Enhancer–promoter specificity in gene transcription: molecular mechanisms and disease associations

Although often located at a distance from their target gene promoters, enhancers are the primary genomic determinants of temporal and spatial transcriptional specificity in metazoans. Since the discovery of the first enhancer element in simian virus 40, there has been substantial interest in unraveling the mechanism(s) by which enhancers communicate with their partner promoters to ensure proper gene expression. These research efforts have benefited considerably from the application of increasingly sophisticated sequencing- and imaging-based approaches in conjunction with innovative (epi)genome-editing technologies; however, despite various proposed models, the principles of enhancer–promoter interaction have still not been fully elucidated. In this review, we provide an overview of recent progress in the eukaryotic gene transcription field pertaining to enhancer–promoter specificity. A better understanding of the mechanistic basis of lineage- and context-dependent enhancer–promoter engagement, along with the continued identification of functional enhancers, will provide key insights into the spatiotemporal control of gene expression that can reveal therapeutic opportunities for a range of enhancer-related diseases.

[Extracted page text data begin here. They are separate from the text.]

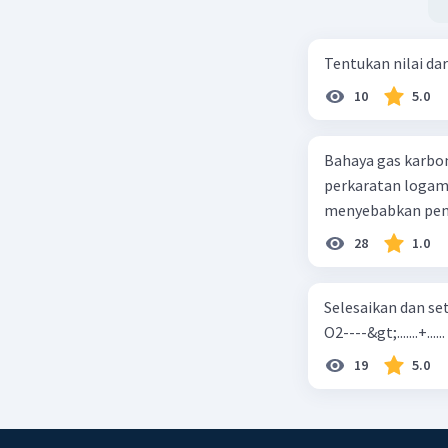
Tentukan nilai dar
10
5.0
Bahaya gas karbon mon
perkaratan logam b. mengurangi kadar CO2 di udara c. merusak lapisan ozon
28
1.0
Selesaikan dan seta
O2----&gt;.......+......
19
5.0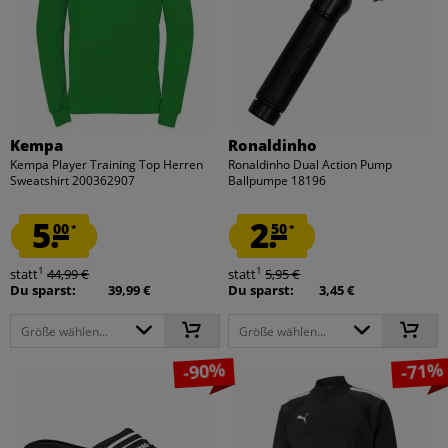
Kempa
Ronaldinho
Kempa Player Training Top Herren
Ronaldinho Dual Action Pump
Sweatshirt 200362907
Ballpumpe 18196
5.
2.
00
50
*
*
1
1
statt
44,99 €
statt
5,95 €
Du sparst:
39,99 €
Du sparst:
3,45 €
Größe wählen...
Größe wählen...
-90%
-71%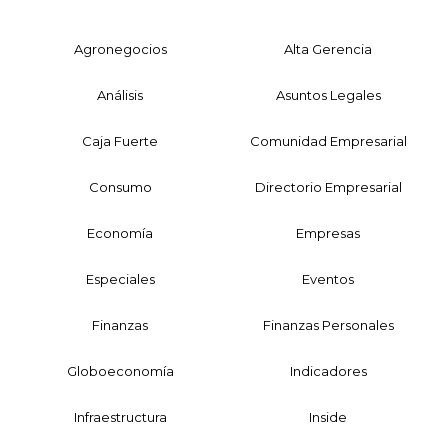
Agronegocios
Alta Gerencia
Análisis
Asuntos Legales
Caja Fuerte
Comunidad Empresarial
Consumo
Directorio Empresarial
Economía
Empresas
Especiales
Eventos
Finanzas
Finanzas Personales
Globoeconomía
Indicadores
Infraestructura
Inside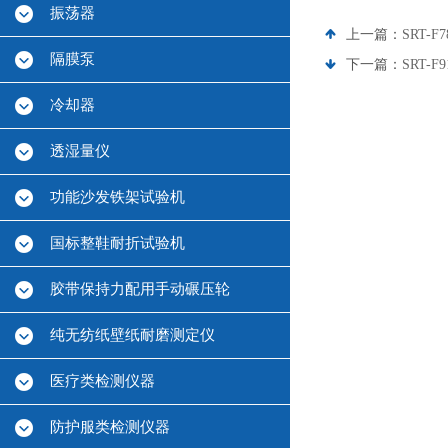
振荡器
上一篇：
SRT-
隔膜泵
下一篇：
SRT
冷却器
透湿量仪
功能沙发铁架试验机
国标整鞋耐折试验机
胶带保持力配用手动碾压轮
纯无纺纸壁纸耐磨测定仪
医疗类检测仪器
防护服类检测仪器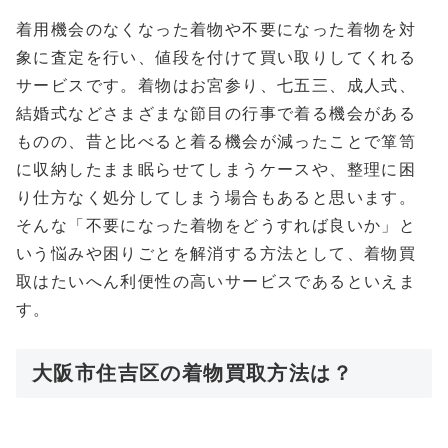
着用機会のなくなった着物や不要になった着物を対
象に査定を行い、値段を付けて買い取りしてくれる
サービスです。着物はお宮参り、七五三、成人式、
結婚式などさまざまな節目の行事で着る機会がある
ものの、昔と比べると着る機会が減ったことで箪笥
に収納したまま眠らせてしまうケースや、整理に困
り仕方なく処分してしまう場合もあると思います。
そんな「不要になった着物をどうすれば良いか」と
いう悩みや困りごとを解消する方法として、着物買
取はたいへん利便性の高いサービスであるといえま
す。
大阪市住吉区の着物買取方法は？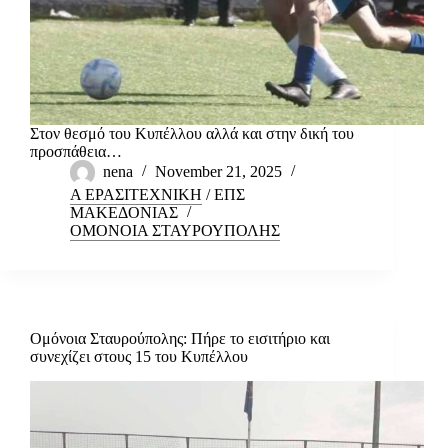
Στον θεσμό του Κυπέλλου αλλά και στην δική του
προσπάθεια…
nena
November 21, 2025
Α ΕΡΑΣΙΤΕΧΝΙΚΗ
/
ΕΠΣ
ΜΑΚΕΔΟΝΙΑΣ
ΟΜΟΝΟΙΑ ΣΤΑΥΡΟΥΠΟΛΗΣ
Ομόνοια Σταυρούπολης: Πήρε το εισιτήριο και
συνεχίζει στους 15 του Κυπέλλου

This review summarizes the current understanding of enhancer-promoter interactions (EPIs), a key feature of genome structure, in gene regulation and disease. EPIs are crucial for proper gene activity, and their alteration by mutational events can be pathological, causing, among others, cancer, and neurodevelopmental disorders. The authors provide an overview of various methods used to study 3D genome architecture (the physical structure of chromosomes) and discuss recent insights that these techniques have afforded, especially with regard to the specificity and dynamics of EPIs as well as the underlying molecular mechanisms. The review highlights the broad experimental utility of CRISPR-based strategies and their therapeutic potential for targeting disease-related EPIs. While substantial progress has been made, further elucidation of the physical and functional interplay of enhancers with their cognate promoter(s) will reveal new treatment opportunities for many diseases.

This summary was initially drafted using artificial intelligence, then revised and fact-checked by the author.